Pandemic surging prices are hitting my pockets and everyone else’s, too.
As we slowly climb out of the depths of over sixteen months of this pandemic, one cannot turn their cheek to the soaring prices. Everything from gas to groceries to plane tickets has sky-rocketed in pricing when compared to several months prior. I have noticed the steady increase just over two weeks ago, but it first struck me as insane when I went to have some additional work to my car at my mechanic’s shop and had been informed that my previous quote for a 4-tire balance of $39.99 had risen to $95.99.
Luckily for me, I had my estimate from the week before when I took my car in for an oil change with their quoted price of $39.99. I pulled out my estimate which was initialed and dated by me and handed it to the representative. She consulted with the store manager and charged me what my quote listed, regardless of their recent price hike. So, they lost over $60.00 in this case.
Many tire shops offer free balancing as part of tire packages that are purchased from them, but you’ll have to pay for it in other cases. On average, plan to spend between $15 and $75, depending on your vehicle, the tires, and the shop. — Chris Teague, The Drive
In just one week, the store manager stated the prices of the following had increased; oil changes, labor, tire balancing, and basic maintenance for one’s vehicle. I was not the only person hit with a surprise when I walked through the door — he said. Even he could not prepare himself for what occurred while he was away on vacation.
Imagine returning to the store you manage and bombarded with several recent changes, especially to the pricing of which you’ve been familiar for years and those have changed — drastically.
Money doesn’t grow on trees.
When I purchased, and I counted, twenty-seven items from my community Walmart in Winston-Salem, North Carolina, this past Friday, I was greeted with a price tag of $78.22. Just three weeks ago, many of the same items in my cart, save a knick-knack or two, cost me $66.58. Now, you may think an increase of just under twelve dollars isn’t much, but couple that with the steady rise in gas prices, at local eateries, in various other grocery stores, and in apartment/housing markets, and one could end up in the poor-house before an eyelash bats.

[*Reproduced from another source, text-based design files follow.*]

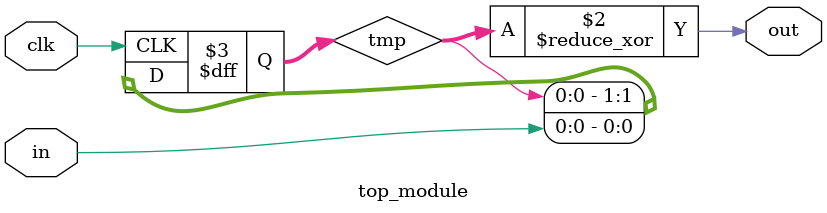
<source format=v>
module top_module (
    input  wire clk,
    input  wire in,
    output wire out
);
    reg [1:0] tmp;

    always @(posedge clk) begin
        tmp <= {tmp[0], in}; //tmp[0]储存当前状态，tmp[1]储存前一状态
    end
    assign out = ^tmp[1:0]; //前后两状态相异，输出 out 为 1
endmodule

</source>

As I stated, I am not the only one affected by inflation, everyone is. Based on information reported by Emma Withrow with WNCT9 in Charlotte, The Labor Department states the current prices are the highest tallied since August 2008.
A recent rise in inflation hit everyday Americans where it hurts most, the pocketbook. Some economists are saying it’s temporary, others are saying it’s a big threat, but people everywhere are being affected regardless of how long it might last. — Emma Withrow, WNCT9, Charlotte
Farmers and those working in agriculture have been hit with heavy increases in pricing as it pertains to their specialty and they can dish out a few more cents here and there, but eventually, we will have to take on the brunt of those costs and we already have.
“When you go to increase in the cost of a dozen eggs to produce by 10, 15, 20 cents, you can pretty much eliminate the profits out of it really quickly,” Simpson explained, “We can’t take it forever. We’ll take it here for a little while. But sooner or later, it’s gonna have to trickle down to the consumer.” — Alex Simpson, Simpson’s Eggs, courtesy of WNCT9, Charlotte
Several restaurants are dealing with price hikes as well and they’re not fairing well from it — which means, we see the additional cost to us as the consumer when popping in to pick up our favorite lunch or swinging by to retrieve our family’s evening dinner.
The price index is up by 5.4 percent . . . Experts blame inflated prices on high demand due to the pandemic. They expect inflation pressures to ease with time. — Colette Stein, WXII12, Winston-Salem
How long will this last is the question? As it stands, no one is truly sure.
Getting by because I have to.
With prices increasing for everything I purchase, there’s only one thing that has not increased — my income. Recently, I lost my secondary income with a part-time editing and publishing job and I am steadily looking into replacing that supplemental funding. I have been working full time with my “main” job for three years and within this current department for eight months.
From last November up to now, there has been no change in my income at my primary job. I am hopeful this will prove well in a few more months when I am due for my yearly evaluation. But until that time, my pockets are taking a hit from this most recent inflation and I fear this will not end soon.
I am searching for a new place to live and currently have three property tours set up for next Saturday, July 31, 2021. Upon researching apartment homes/condos/townhouses for rent in Winston-Salem, NC, and a few surrounding towns/cities, I have noticed an increase within this market as well. I could only shake my head and sigh heavily.
Money really makes the world go ‘round.